YOUR TASKS |
• A. Say whether each statement agrees with the telecommunications passage. Answer yes or no, and quote the words from the passage that decide it. (i) The working group was launched with the Competition Bureau. (ii) Expedited dispute settlement applies only to incumbents. (iii) Any change to the CRTC's definition will be put out for public comment next year.
• B. From the telecommunications passage, write out again, word for word, everything from "Finally, we have" down to "all service providers.".

In a network based industry, where the entrant firm must interconnect with the incumbent former monopoly in order to compete at all, where the incumbent has billions of dollars invested in a ubiquitous network, where the incumbent has supplied virtually every customer in the market and accumulated the information which goes with that universal presence, and where the incumbent has a brand and distribution network known to every customer, promoting competition has required a number of regulatory measures.
Finally, we have imposed on ourselves a set of measures directed at minimizing regulatory delays. Some of these measures assist the competitive efforts of incumbents – for example, streamlined procedures for tariff submissions, and approval of tariffs for Bell Canada's Digital Voice Service that sets confidential ranges of prices within which incumbents can offer services. Others – such as the introduction of expedited dispute settlement and our encouragement of dispute settlement via mediation – apply to all service providers.
Let me turn now to the Report of the Telecommunications Policy Review Panel. We are, as a matter of priority, preparing a review of its many recommendations that pertain to us. Where there are recommendations that we can implement expeditiously, I expect that we will do so.
We believe this process affords us an opportunity for internal examination and renewal.
Indeed, changes in a number of areas addressed by the TRP are already underway.
We have launched a working group with the Competition Bureau for the purpose of trying to ensure that decisions by either agency affecting the telecommunications sector are informed by the expertise resident in both agencies. One of the initial tasks of the working group will be to develop recommendations on a definition of essential services that can be applied by both agencies and provide greater consistency for the telecom industry.
Any change to the CRTC's definition will be put out for public comment later this year.

DATA |
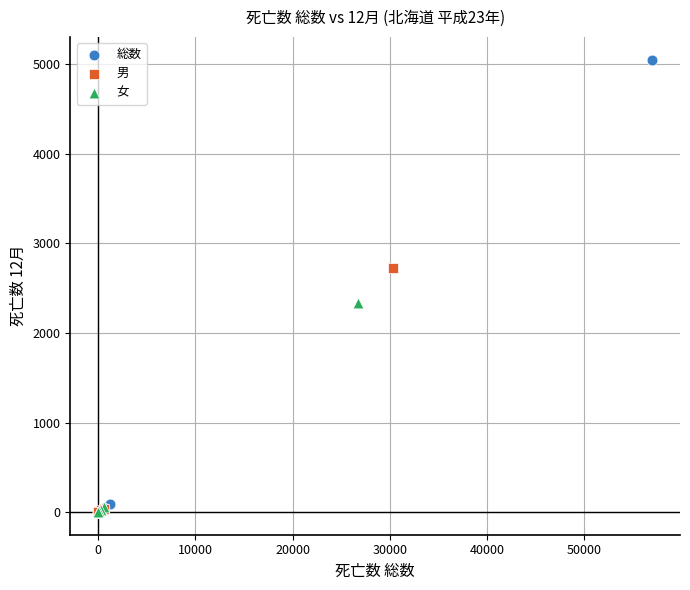

Which series has the widest spread of Y values?

総数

SOLVED TASKS |
• A.
(i) Yes: "We have launched a working group with the Competition Bureau"
(ii) No: "such as the introduction of expedited dispute settlement and our encouragement of dispute settlement via mediation – apply to all service providers"
(iii) No: "Any change to the CRTC's definition will be put out for public comment later this year."

• B.
Finally, we have imposed on ourselves a set of measures directed at minimizing regulatory delays. Some of these measures assist the competitive efforts of incumbents – for example, streamlined procedures for tariff submissions, and approval of tariffs for Bell Canada's Digital Voice Service that sets confidential ranges of prices within which incumbents can offer services. Others – such as the introduction of expedited dispute settlement and our encouragement of dispute settlement via mediation – apply to all service providers.